# Exel Dateien mit anderem Programm öffnen?



## Cheris (19. November 2004)

Hallo,

ich wollte wissen, ob man abgespeicherte Exel-Dateien mit einem anderen, am besten kostenlosen Programm, öffnen lassen und dann auch noch bearbeiten.

Wenn ihr so ein Programm kennt, wäre es echt nett,wenn ihr mir sagt woher ich es dann bekommen würde.

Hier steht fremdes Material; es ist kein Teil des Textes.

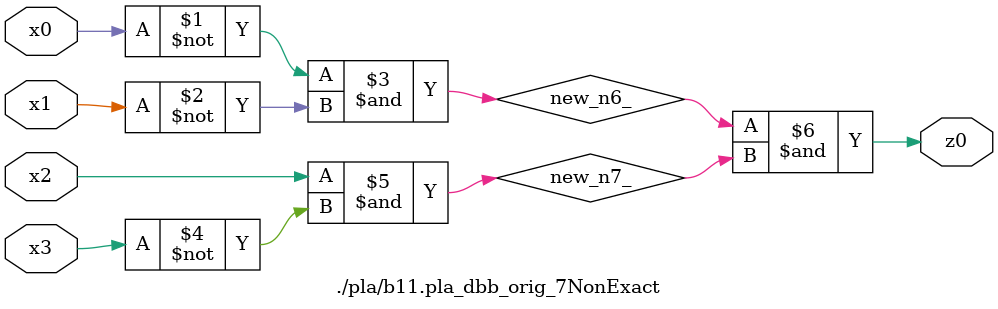
<source format=v>

module \./pla/b11.pla_dbb_orig_7NonExact  ( 
    x0, x1, x2, x3,
    z0  );
  input  x0, x1, x2, x3;
  output z0;
  wire new_n6_, new_n7_;
  assign new_n6_ = ~x0 & ~x1;
  assign new_n7_ = x2 & ~x3;
  assign z0 = new_n6_ & new_n7_;
endmodule



</source>
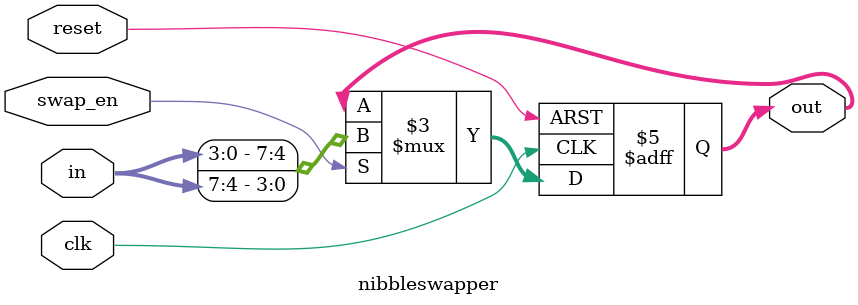
<source format=v>
module nibbleswapper (
    input wire clk,
    input wire reset,
    input wire [7:0] in,
    input wire swap_en,
    output reg [7:0] out
);

    always @(posedge clk or posedge reset) begin
        if (reset) begin
            out <= 8'h00;
        end else if (swap_en) begin
            out <= {in[3:0], in[7:4]};  // Swap lower and upper nibbles
        end else begin
            out <= out;  // Hold previous value
        end
    end

endmodule


</source>
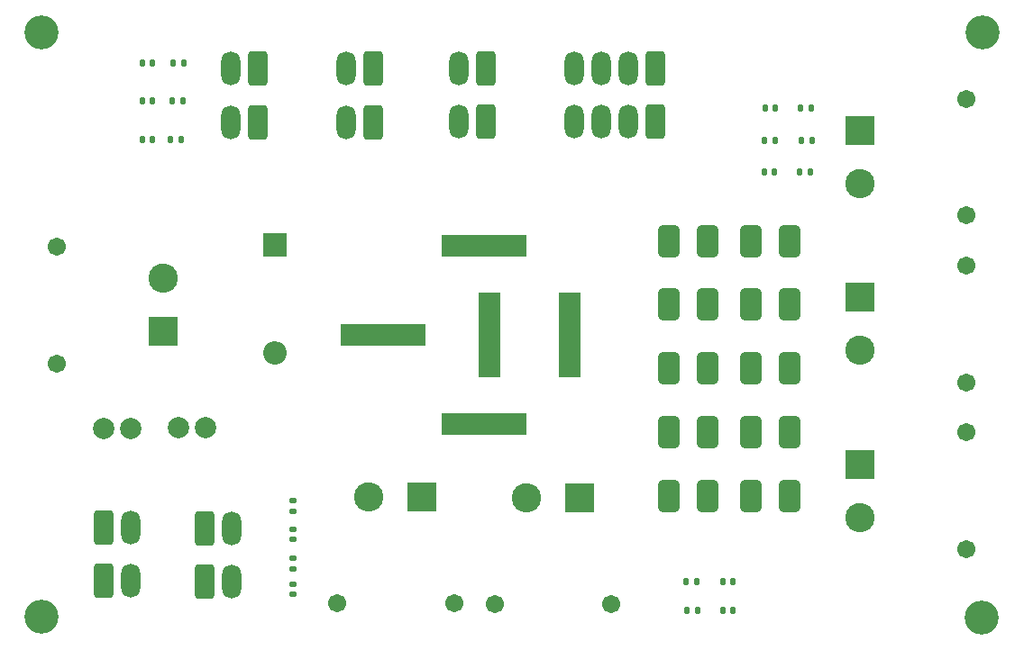
<source format=gts>
G04 #@! TF.GenerationSoftware,KiCad,Pcbnew,9.0.0*
G04 #@! TF.CreationDate,2025-04-02T18:04:16+02:00*
G04 #@! TF.ProjectId,CapyPower,43617079-506f-4776-9572-2e6b69636164,rev?*
G04 #@! TF.SameCoordinates,Original*
G04 #@! TF.FileFunction,Soldermask,Top*
G04 #@! TF.FilePolarity,Negative*
%FSLAX46Y46*%
G04 Gerber Fmt 4.6, Leading zero omitted, Abs format (unit mm)*
G04 Created by KiCad (PCBNEW 9.0.0) date 2025-04-02 18:04:16*
%MOMM*%
%LPD*%
G01*
G04 APERTURE LIST*
G04 Aperture macros list*
%AMRoundRect*
0 Rectangle with rounded corners*
0 $1 Rounding radius*
0 $2 $3 $4 $5 $6 $7 $8 $9 X,Y pos of 4 corners*
0 Add a 4 corners polygon primitive as box body*
4,1,4,$2,$3,$4,$5,$6,$7,$8,$9,$2,$3,0*
0 Add four circle primitives for the rounded corners*
1,1,$1+$1,$2,$3*
1,1,$1+$1,$4,$5*
1,1,$1+$1,$6,$7*
1,1,$1+$1,$8,$9*
0 Add four rect primitives between the rounded corners*
20,1,$1+$1,$2,$3,$4,$5,0*
20,1,$1+$1,$4,$5,$6,$7,0*
20,1,$1+$1,$6,$7,$8,$9,0*
20,1,$1+$1,$8,$9,$2,$3,0*%
G04 Aperture macros list end*
%ADD10O,1.800000X3.200000*%
%ADD11RoundRect,0.250000X-0.650000X-1.350000X0.650000X-1.350000X0.650000X1.350000X-0.650000X1.350000X0*%
%ADD12RoundRect,0.147500X-0.147500X-0.172500X0.147500X-0.172500X0.147500X0.172500X-0.147500X0.172500X0*%
%ADD13RoundRect,0.135000X-0.135000X-0.185000X0.135000X-0.185000X0.135000X0.185000X-0.135000X0.185000X0*%
%ADD14C,1.712000*%
%ADD15C,2.754000*%
%ADD16RoundRect,0.102000X-1.275000X1.275000X-1.275000X-1.275000X1.275000X-1.275000X1.275000X1.275000X0*%
%ADD17C,2.000000*%
%ADD18R,8.000000X2.000000*%
%ADD19R,2.000000X8.000000*%
%ADD20RoundRect,0.102000X1.275000X1.275000X-1.275000X1.275000X-1.275000X-1.275000X1.275000X-1.275000X0*%
%ADD21RoundRect,0.102000X1.275000X-1.275000X1.275000X1.275000X-1.275000X1.275000X-1.275000X-1.275000X0*%
%ADD22RoundRect,0.135000X0.135000X0.185000X-0.135000X0.185000X-0.135000X-0.185000X0.135000X-0.185000X0*%
%ADD23RoundRect,0.135000X-0.185000X0.135000X-0.185000X-0.135000X0.185000X-0.135000X0.185000X0.135000X0*%
%ADD24RoundRect,0.250000X0.650000X1.350000X-0.650000X1.350000X-0.650000X-1.350000X0.650000X-1.350000X0*%
%ADD25RoundRect,0.393701X0.606299X1.106299X-0.606299X1.106299X-0.606299X-1.106299X0.606299X-1.106299X0*%
%ADD26RoundRect,0.147500X0.147500X0.172500X-0.147500X0.172500X-0.147500X-0.172500X0.147500X-0.172500X0*%
%ADD27RoundRect,0.147500X0.172500X-0.147500X0.172500X0.147500X-0.172500X0.147500X-0.172500X-0.147500X0*%
%ADD28R,2.200000X2.200000*%
%ADD29O,2.200000X2.200000*%
%ADD30C,3.200000*%
G04 APERTURE END LIST*
D10*
X77140000Y-94100000D03*
X77140000Y-89100000D03*
D11*
X74600000Y-94100000D03*
X74600000Y-89100000D03*
D10*
X67650000Y-94050000D03*
X67650000Y-89050000D03*
D11*
X65110000Y-94050000D03*
X65110000Y-89050000D03*
D12*
X69685000Y-52550000D03*
X68715000Y-52550000D03*
D13*
X72350000Y-52550000D03*
X71330000Y-52550000D03*
D14*
X146100000Y-64400000D03*
X146100000Y-75400000D03*
D15*
X136100000Y-72400000D03*
D16*
X136100000Y-67400000D03*
D17*
X67620000Y-79700000D03*
X65080000Y-79700000D03*
X74670000Y-79650000D03*
X72130000Y-79650000D03*
D18*
X91350000Y-70900000D03*
X100850000Y-62500000D03*
X100850000Y-79300000D03*
D19*
X101350000Y-70900000D03*
X108850000Y-70900000D03*
D20*
X95000000Y-86194250D03*
D15*
X90000000Y-86194250D03*
D14*
X87000000Y-96194250D03*
X98000000Y-96194250D03*
D20*
X109800000Y-86244250D03*
D15*
X104800000Y-86244250D03*
D14*
X101800000Y-96244250D03*
X112800000Y-96244250D03*
D16*
X136100000Y-83100000D03*
D15*
X136100000Y-88100000D03*
D14*
X146100000Y-91100000D03*
X146100000Y-80100000D03*
D16*
X136094250Y-51700000D03*
D15*
X136094250Y-56700000D03*
D14*
X146094250Y-59700000D03*
X146094250Y-48700000D03*
D21*
X70700000Y-70600000D03*
D15*
X70700000Y-65600000D03*
D14*
X60700000Y-62600000D03*
X60700000Y-73600000D03*
D13*
X71540000Y-48950000D03*
X72560000Y-48950000D03*
X71590000Y-45350000D03*
X72610000Y-45350000D03*
D22*
X120910000Y-96800000D03*
X119890000Y-96800000D03*
X120842500Y-94100000D03*
X119822500Y-94100000D03*
D13*
X130452500Y-55600000D03*
X131472500Y-55600000D03*
X130602500Y-52600000D03*
X131622500Y-52600000D03*
D22*
X131600000Y-49600000D03*
X130580000Y-49600000D03*
D23*
X82850000Y-86520000D03*
X82850000Y-87540000D03*
X82850000Y-91880000D03*
X82850000Y-92900000D03*
D24*
X79600000Y-50900000D03*
X79600000Y-45900000D03*
D10*
X77060000Y-50900000D03*
X77060000Y-45900000D03*
D24*
X90450000Y-50900000D03*
X90450000Y-45900000D03*
D10*
X87910000Y-50900000D03*
X87910000Y-45900000D03*
D24*
X100990000Y-50850000D03*
X100990000Y-45850000D03*
D10*
X98450000Y-50850000D03*
X98450000Y-45850000D03*
D24*
X116900000Y-50850000D03*
X116900000Y-45850000D03*
D10*
X114360000Y-50850000D03*
X114360000Y-45850000D03*
X111820000Y-50850000D03*
X111820000Y-45850000D03*
X109280000Y-50850000D03*
X109280000Y-45850000D03*
D25*
X129550000Y-86075000D03*
X125850000Y-86075000D03*
X121850000Y-86075000D03*
X118150000Y-86075000D03*
X129550000Y-80075000D03*
X125850000Y-80075000D03*
X121850000Y-80075000D03*
X118150000Y-80075000D03*
X129550000Y-74075000D03*
X125850000Y-74075000D03*
X121850000Y-74075000D03*
X118150000Y-74075000D03*
X129550000Y-68075000D03*
X125850000Y-68075000D03*
X121850000Y-68075000D03*
X118150000Y-68075000D03*
X129550000Y-62075000D03*
X125850000Y-62075000D03*
X121850000Y-62075000D03*
X118150000Y-62075000D03*
D12*
X68715000Y-48950000D03*
X69685000Y-48950000D03*
X68715000Y-45350000D03*
X69685000Y-45350000D03*
D26*
X124235000Y-96800000D03*
X123265000Y-96800000D03*
X124217500Y-94100000D03*
X123247500Y-94100000D03*
D12*
X127127500Y-55600000D03*
X128097500Y-55600000D03*
X127177500Y-52600000D03*
X128147500Y-52600000D03*
X127215000Y-49600000D03*
X128185000Y-49600000D03*
D27*
X82850000Y-90160000D03*
X82850000Y-89190000D03*
X82850000Y-95307500D03*
X82850000Y-94337500D03*
D28*
X81150000Y-62440000D03*
D29*
X81150000Y-72600000D03*
D30*
X147650000Y-42500000D03*
X59250000Y-97400000D03*
X59250000Y-42500000D03*
X147600000Y-97500000D03*
M02*

</source>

Vielen Dank schon im Vorraus


----------



## mobs (19. November 2004)

OpenOffice....

http://www.openoffice.org glaube

Das Programm heisst dann Calculator(?)


----------



## Cheris (19. November 2004)

OK danke werde ich mal probieren


----------



## hela (19. November 2004)

Hallo,
    OpenOffice hat inzwischen auch deutche Web-Seiten: http://de.openoffice.org/ und (was vielleicht noch wichtiger ist) deutsche Anleitungen, ist aber von der Benungsoberfläche MS-Office ziemlich ähnlich, so dass man sich schnell reinfindet. Kurioserweise ist OpenOffice moderner als MS-Office, weil es auf XML basiert und Microsoft will wohl seine nächste Version auch so machen. Bei Golem gibt es einen Haufen Infos zu diesem Thema.


----------



## Cheris (20. November 2004)

Jo vielen Dank, habs mir runter gelanden und komm gut damit zu recht. Echt cool, das alles kostenlos ist.

Vielen Dank für die Infos und Antworten.


----------